▶ WHAT THE EXERCISE ASKS:
Please give the data below again in full, exactly as it stands.
*** RECORDS TO USE ***
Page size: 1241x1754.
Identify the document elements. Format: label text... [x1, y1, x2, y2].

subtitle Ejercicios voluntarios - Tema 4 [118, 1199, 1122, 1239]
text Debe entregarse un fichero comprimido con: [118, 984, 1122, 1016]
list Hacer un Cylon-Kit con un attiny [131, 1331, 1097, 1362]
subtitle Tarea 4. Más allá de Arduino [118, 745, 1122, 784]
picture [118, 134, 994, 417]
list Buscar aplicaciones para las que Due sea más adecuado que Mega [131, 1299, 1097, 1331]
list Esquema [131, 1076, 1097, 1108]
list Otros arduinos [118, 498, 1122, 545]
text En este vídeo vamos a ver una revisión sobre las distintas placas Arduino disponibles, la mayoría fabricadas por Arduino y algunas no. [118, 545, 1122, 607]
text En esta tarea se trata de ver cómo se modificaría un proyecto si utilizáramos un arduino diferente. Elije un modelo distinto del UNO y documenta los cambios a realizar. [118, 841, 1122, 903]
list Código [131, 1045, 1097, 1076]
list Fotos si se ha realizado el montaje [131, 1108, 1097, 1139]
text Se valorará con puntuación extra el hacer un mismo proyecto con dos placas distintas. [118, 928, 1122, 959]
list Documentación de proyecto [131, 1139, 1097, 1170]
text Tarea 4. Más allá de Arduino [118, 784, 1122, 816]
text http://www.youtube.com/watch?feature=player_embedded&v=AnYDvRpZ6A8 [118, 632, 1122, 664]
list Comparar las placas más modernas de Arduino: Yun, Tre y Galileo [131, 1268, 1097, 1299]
*** End of RECORDS TO USE ***
▶ RESPONSE:
Page size: 1241x1754.
Identify the document elements. Format: label text... [x1, y1, x2, y2].

subtitle Ejercicios voluntarios - Tema 4 [118, 1199, 1122, 1239]
text Debe entregarse un fichero comprimido con: [118, 984, 1122, 1016]
list Hacer un Cylon-Kit con un attiny [131, 1331, 1097, 1362]
subtitle Tarea 4. Más allá de Arduino [118, 745, 1122, 784]
picture [118, 134, 994, 417]
list Buscar aplicaciones para las que Due sea más adecuado que Mega [131, 1299, 1097, 1331]
list Esquema [131, 1076, 1097, 1108]
list Otros arduinos [118, 498, 1122, 545]
text En este vídeo vamos a ver una revisión sobre las distintas placas Arduino disponibles, la mayoría fabricadas por Arduino y algunas no. [118, 545, 1122, 607]
text En esta tarea se trata de ver cómo se modificaría un proyecto si utilizáramos un arduino diferente. Elije un modelo distinto del UNO y documenta los cambios a realizar. [118, 841, 1122, 903]
list Código [131, 1045, 1097, 1076]
list Fotos si se ha realizado el montaje [131, 1108, 1097, 1139]
text Se valorará con puntuación extra el hacer un mismo proyecto con dos placas distintas. [118, 928, 1122, 959]
list Documentación de proyecto [131, 1139, 1097, 1170]
text Tarea 4. Más allá de Arduino [118, 784, 1122, 816]
text http://www.youtube.com/watch?feature=player_embedded&v=AnYDvRpZ6A8 [118, 632, 1122, 664]
list Comparar las placas más modernas de Arduino: Yun, Tre y Galileo [131, 1268, 1097, 1299]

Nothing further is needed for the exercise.